Yale University has announced the appointment of a new executive director to its Indigenous Performing Arts Program (YIPAP). Madeline Sayet will take charge of the unique program this semester as the founding director, Mary Kathryn Nagle, leaves the university to focus on her other endeavors.
Nagle, an enrolled citizen of the Cherokee Nation, is a prolific national playwright and an attorney specializing in the protection of sovereignty for Tribal Nations. She inaugurated the program after her play “Sliver of a Full Moon” was performed at Yale Law School in 2015. The play centers on how Native women advocated for the Violence Against Women Act to include Native reservations. Law schools around the country have since staged the script, and Nagle has received commissions from several high-profile regional theaters.
Sayet, a member of the Mohegan Tribe, is no stranger to YIPAP. She directed the first two years of staged readings by the program. With a focus on how “the stories we pass down inform our collective possible futures,” Sayet, a Forbes 30 Under 30 honoree, specializes in Shakespeare and decolonizing advocacy. In a statement, she said, “I am incredibly humbled to be in the position to carry forward the good traditions YIPAP has already established and imagine how we can continue to deepen and grow our support for students and the development of Native theater going forward, to ensure Native voices are heard on all stages.”
In 2018, Sayet wrote the cover story for American Theatre magazine’s first edition dedicated to Native American theater. “Traditional Native storytelling molds itself to the shape of the given moment and to what is needed. The narratives we put onstage therefore have direct consequences in shaping our world,” she wrote. “The U.S. theatre community seems to be acknowledging that fact, examining its practices and its roots. And what American roots run deeper than indigenous stories? Yet what American stories have been more mistold and silenced than those of Native Americans?”
Since its founding four years ago, YIPAP has brought nearly a hundred Native American actors and theater artists to the iconic Ivy League campus known for its world-renowned drama school. Annually, the program hosts a Young Native Storytellers Contest, along with a festival that fosters the writing of Native playwrights under the age of 25.
“YIPAP offers an incredible resource to both students and the American theater at large by offering space for Native theater to be developed and grow at Yale,” Sayet said. “Mary Kathryn Nagle’s visionary leadership is most exemplified in the creation of the Young Storytellers Contest. The ripple effects of her choice to support the voices of these young Native writers show up constantly.”
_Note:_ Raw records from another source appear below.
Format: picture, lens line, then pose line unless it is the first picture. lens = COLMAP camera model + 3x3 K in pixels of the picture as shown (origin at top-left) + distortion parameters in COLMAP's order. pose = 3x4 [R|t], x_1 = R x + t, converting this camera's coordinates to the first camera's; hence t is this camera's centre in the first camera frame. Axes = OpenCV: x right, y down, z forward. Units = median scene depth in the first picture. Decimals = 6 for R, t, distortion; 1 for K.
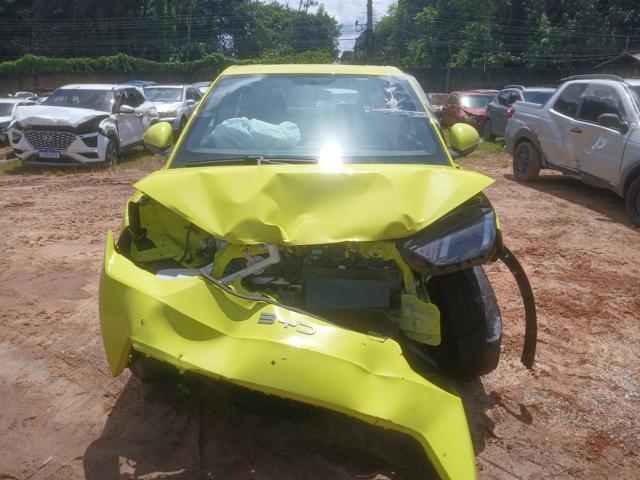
lens RADIAL K [[495.2, 0, 320.0], [0, 495.2, 240.0], [0, 0, 1]] dist [0.040659, -0.125803]
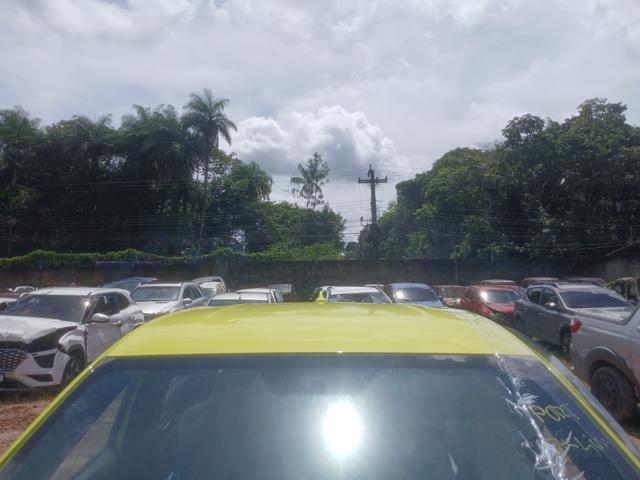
lens RADIAL K [[495.2, 0, 320.0], [0, 495.2, 240.0], [0, 0, 1]] dist [0.040659, -0.125803]
pose [[0.999836, -0.012655, -0.012958, -0.002020], [0.007137, 0.932811, -0.360296, -0.086145], [0.016647, 0.360144, 0.932748, 0.181636]]
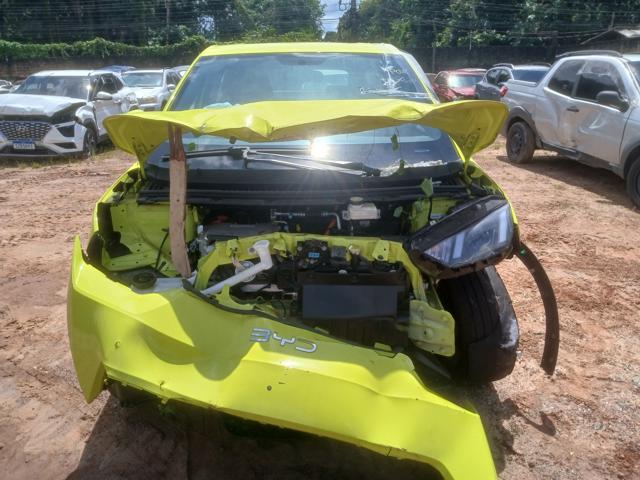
lens RADIAL K [[499.9, 0, 320.0], [0, 499.9, 240.0], [0, 0, 1]] dist [-0.002049, -0.049530]
pose [[0.999385, -0.025756, 0.023781, -0.003369], [0.024989, 0.999175, 0.032011, -0.006646], [-0.024586, -0.031397, 0.999205, 0.023543]]
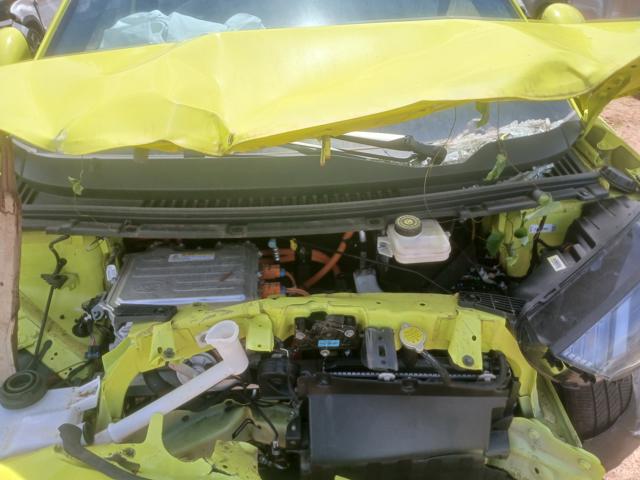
lens RADIAL K [[495.8, 0, 320.0], [0, 495.8, 240.0], [0, 0, 1]] dist [-0.056560, 0.066333]
pose [[0.997241, -0.064511, 0.036728, -0.005163], [0.053771, 0.968851, 0.241738, -0.037348], [-0.051179, -0.239096, 0.969646, 0.126456]]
Onstage and onscreen, performances in the United States have often shunned or stigmatized representation of Native people. In recent years, efforts have increased to decolonize assumptions about Native theater. The Association for Theatre in Higher Education has an online resource for educators to counter the erasure of Native performance history in North America and Central America.
This year has been a landmark one for Native American theater artists. Larissa FastHorse became the first playwright of Native American heritage to make it onto the top 10 list for the country’s most-produced plays. Her “Thanksgiving Play,” a satire about “good intentions” and “absurd assumptions,” was produced at eight major theaters in the United States in the 2019–2020 season.